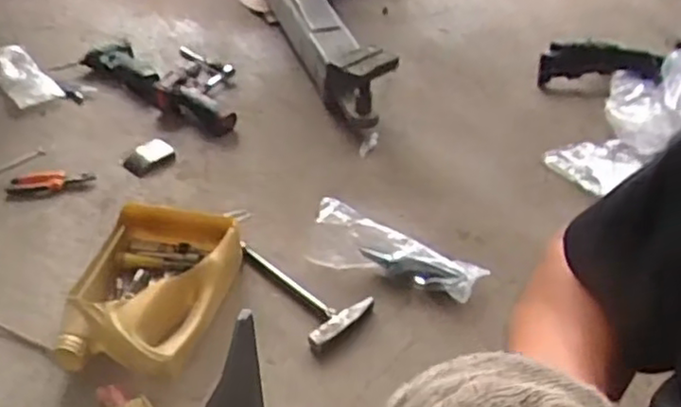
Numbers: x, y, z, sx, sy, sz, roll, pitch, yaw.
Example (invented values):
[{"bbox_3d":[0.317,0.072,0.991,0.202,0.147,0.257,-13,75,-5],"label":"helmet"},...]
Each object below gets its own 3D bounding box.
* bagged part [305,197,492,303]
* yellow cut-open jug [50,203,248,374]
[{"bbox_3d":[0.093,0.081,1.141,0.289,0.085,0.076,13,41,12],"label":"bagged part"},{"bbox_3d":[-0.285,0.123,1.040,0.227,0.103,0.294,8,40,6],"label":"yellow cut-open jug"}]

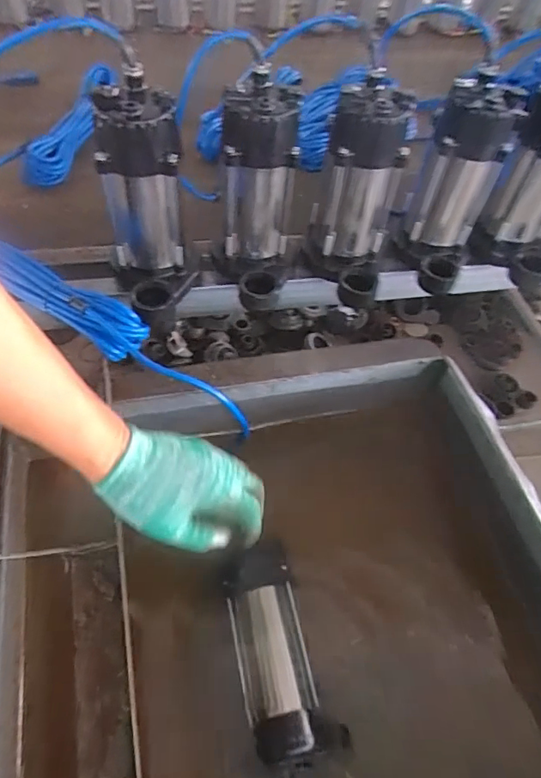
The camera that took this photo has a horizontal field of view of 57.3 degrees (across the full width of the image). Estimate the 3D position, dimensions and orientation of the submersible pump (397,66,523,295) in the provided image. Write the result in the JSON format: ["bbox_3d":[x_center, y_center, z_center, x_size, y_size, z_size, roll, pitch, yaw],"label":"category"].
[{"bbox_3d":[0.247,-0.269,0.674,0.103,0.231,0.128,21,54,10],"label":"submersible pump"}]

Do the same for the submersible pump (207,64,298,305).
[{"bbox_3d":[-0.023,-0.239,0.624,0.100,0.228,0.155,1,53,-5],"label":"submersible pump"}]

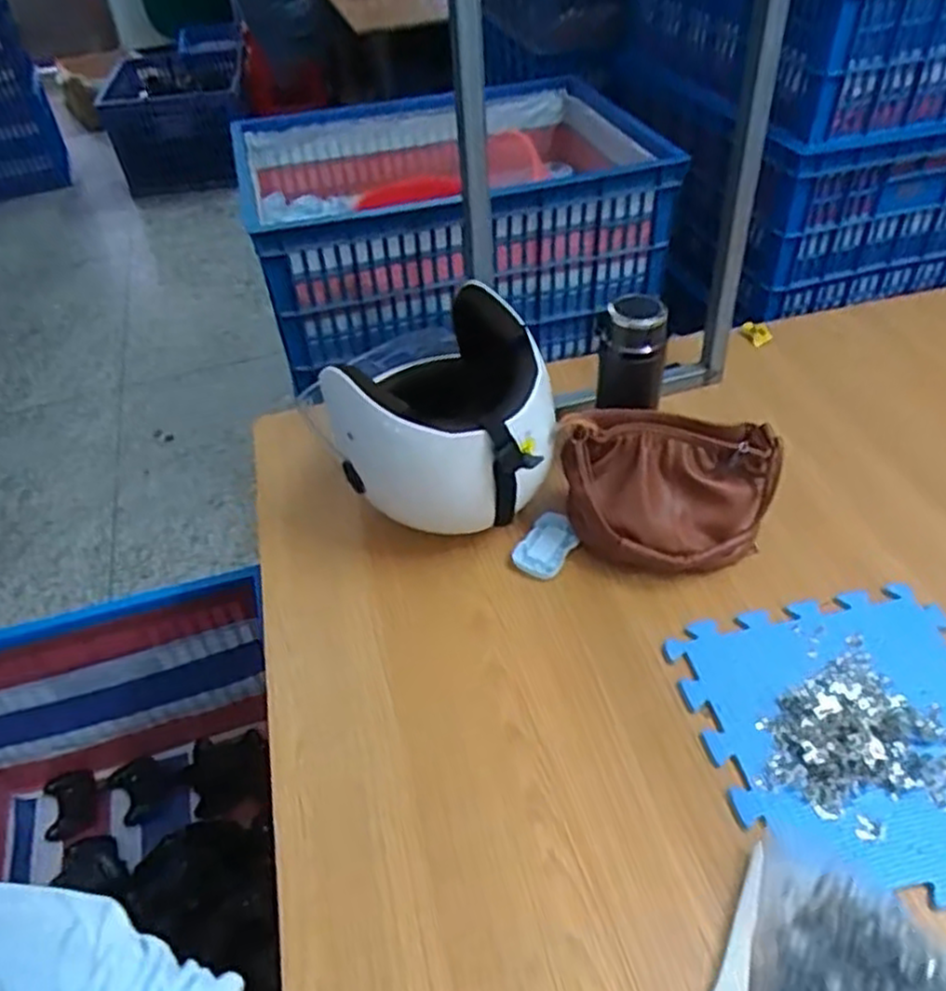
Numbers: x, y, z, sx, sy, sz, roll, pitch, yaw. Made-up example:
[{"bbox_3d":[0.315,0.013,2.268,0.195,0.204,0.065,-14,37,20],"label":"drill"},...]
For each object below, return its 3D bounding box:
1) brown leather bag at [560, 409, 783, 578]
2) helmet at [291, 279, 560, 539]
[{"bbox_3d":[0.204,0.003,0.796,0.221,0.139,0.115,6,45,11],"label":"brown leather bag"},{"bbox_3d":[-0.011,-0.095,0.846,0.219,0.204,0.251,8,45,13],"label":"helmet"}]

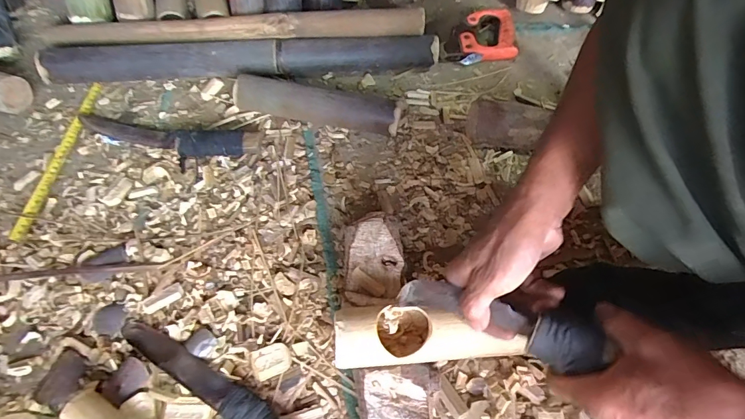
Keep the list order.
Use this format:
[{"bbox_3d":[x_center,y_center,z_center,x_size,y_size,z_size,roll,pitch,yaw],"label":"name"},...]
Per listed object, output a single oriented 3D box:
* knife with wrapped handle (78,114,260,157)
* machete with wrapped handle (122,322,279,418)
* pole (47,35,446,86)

+--

Please retype the data exactly, but do not carry over any picture.

Numbers: x, y, z, sx, sy, sz, roll, pitch, yaw.
Example (invented values):
[{"bbox_3d":[0.317,0.072,0.991,0.202,0.147,0.257,-13,75,-5],"label":"helmet"},...]
Each object below gets its own 3D bounding box.
* bagged part [305,197,492,303]
* yellow cut-open jug [50,203,248,374]
[{"bbox_3d":[0.093,0.081,1.141,0.289,0.085,0.076,13,41,12],"label":"bagged part"},{"bbox_3d":[-0.285,0.123,1.040,0.227,0.103,0.294,8,40,6],"label":"yellow cut-open jug"}]

The camera that took this photo has a horizontal field of view of 57.3 degrees (across the full width of the image). Estimate the 3D position, dimensions and orientation of the submersible pump (397,66,523,295) in the provided image. Write the result in the JSON format: ["bbox_3d":[x_center, y_center, z_center, x_size, y_size, z_size, roll, pitch, yaw],"label":"category"].
[{"bbox_3d":[0.247,-0.269,0.674,0.103,0.231,0.128,21,54,10],"label":"submersible pump"}]

Do the same for the submersible pump (207,64,298,305).
[{"bbox_3d":[-0.023,-0.239,0.624,0.100,0.228,0.155,1,53,-5],"label":"submersible pump"}]

Numbers: x, y, z, sx, sy, sz, roll, pitch, yaw. Made-up example:
[{"bbox_3d":[0.315,0.013,2.268,0.195,0.204,0.065,-14,37,20],"label":"drill"},...]
For each object below, return its 3D bounding box:
1) brown leather bag at [560, 409, 783, 578]
2) helmet at [291, 279, 560, 539]
[{"bbox_3d":[0.204,0.003,0.796,0.221,0.139,0.115,6,45,11],"label":"brown leather bag"},{"bbox_3d":[-0.011,-0.095,0.846,0.219,0.204,0.251,8,45,13],"label":"helmet"}]

Keep the list order.
Use this format:
[{"bbox_3d":[x_center,y_center,z_center,x_size,y_size,z_size,roll,pitch,yaw],"label":"name"},...]
Per listed object, output a single oriented 3D box:
* knife with wrapped handle (78,114,260,157)
* machete with wrapped handle (122,322,279,418)
* pole (47,35,446,86)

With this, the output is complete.